Domande sul materiale:
1. Indica se ciascuna affermazione concorda con il brano, rispondendo sì o no e citando alla lettera le parole decisive: (a) Rosalia Montmasson era di origine savoiarda; (b) le nozze furono celebrate nel 1860; (c) Rosalia Montmasson prese parte alla Spedizione dei Mille.
2. Secondo il brano, in quale luogo avvenne l'incontro con Rosalia Montmasson?
3. Riscrivi il passo del brano da "La storia è" a "indubbio valore legale.", sostituendo "Malta" con "Genova".

Brano da analizzare:
+++++

Iniziò così una folgorante carriera parlamentare. Seppe giocare con le pieghe delle leggi elettorali, conquistarsi un manipolo di fedelissimi e tentò la scalata al potere. Ma prima dovette risolvere un paio di questioni domestiche.
Letto a tre piazze
Il ragazzo, infatti, era esuberante e non poco. Non si tratta qui del figlio illegittimo avuto fuori del matrimonio, che egli ebbe la signorilità di riconoscere. Si tratta proprio del matrimonio. Anzi, dei matrimoni.
La storia è questa: quando era a Malta, giovanotto in costante tensione ideale, aveva conosciuto una donna savoiarda di umili natali ma grandi doti femminili, Rosalia Montmasson. Era anche una donna audace, protagonista di missioni spericolate e partecipe attiva della Spedizione dei Mille. Nel 1854 i due convolarono a giuste nozze. Giuste in realtà solo per la Chiesa, perché entrambi non erano esattamente, essendo esiliati, nelle condizioni di presentarsi al municipio di Agrigento o a quello di Pinerolo. L’aborrita cerimonia religiosa era l’unica via possibile, una volta tralasciati un paio di particolari burocratici di per sé di indubbio valore legale.

+++++

Materiale fornito:
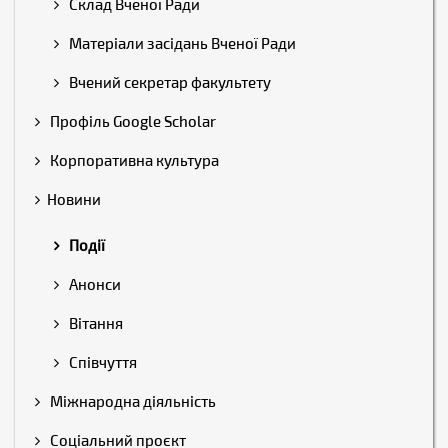
Склад Вченої Ради
Матеріали засідань Вченої Ради
Вчений секретар факультету
Профіль Google Scholar
Корпоративна культура
Новини
Події
Анонси
Вітання
Співчуття
Міжнародна діяльність
Соціальний проєкт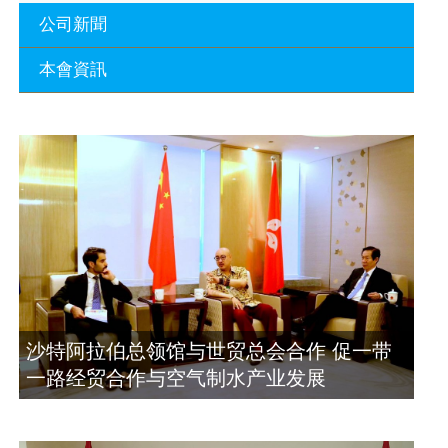
公司新聞
本會資訊
沙特阿拉伯总领馆与世贸总会合作 促一
带一路经贸合作与空气制水产业发展
廣東省參事、深圳市原政協副主席周長
2023年11月23日
瑚蒞臨 天泉鼎豐深圳總部及國際標量波
量子研究院
埃及总领事会晤拿督斯里吴罡豪 促一带
2021年12月10日
一路经贸合作与空气制水产业发展
2023年11月23日
標量波光量子導入系統聯合國總部拿督
斯裏吳達鎔教授首發
拿督斯里吴罡豪晤土耳其总领事 促一带
2021年12月10日
一路经贸合作与空气制水产业发展
2023年11月23日
空氣制水發明人吳達鎔出席聯合國環境
沙特阿拉伯总领馆与世贸总会合作 促一带
科政商管治聯盟會議
一路经贸合作与空气制水产业发展
2021年12月10日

+++++

Soluzioni degli esercizi:
1.
(a) Sì: "una donna savoiarda di umili natali ma grandi doti femminili, Rosalia Montmasson".
(b) No: "Nel 1854 i due convolarono a giuste nozze."
(c) Sì: "partecipe attiva della Spedizione dei Mille".

2. A Malta.

3.
La storia è questa: quando era a Genova, giovanotto in costante tensione ideale, aveva conosciuto una donna savoiarda di umili natali ma grandi doti femminili, Rosalia Montmasson. Era anche una donna audace, protagonista di missioni spericolate e partecipe attiva della Spedizione dei Mille. Nel 1854 i due convolarono a giuste nozze. Giuste in realtà solo per la Chiesa, perché entrambi non erano esattamente, essendo esiliati, nelle condizioni di presentarsi al municipio di Agrigento o a quello di Pinerolo. L’aborrita cerimonia religiosa era l’unica via possibile, una volta tralasciati un paio di particolari burocratici di per sé di indubbio valore legale.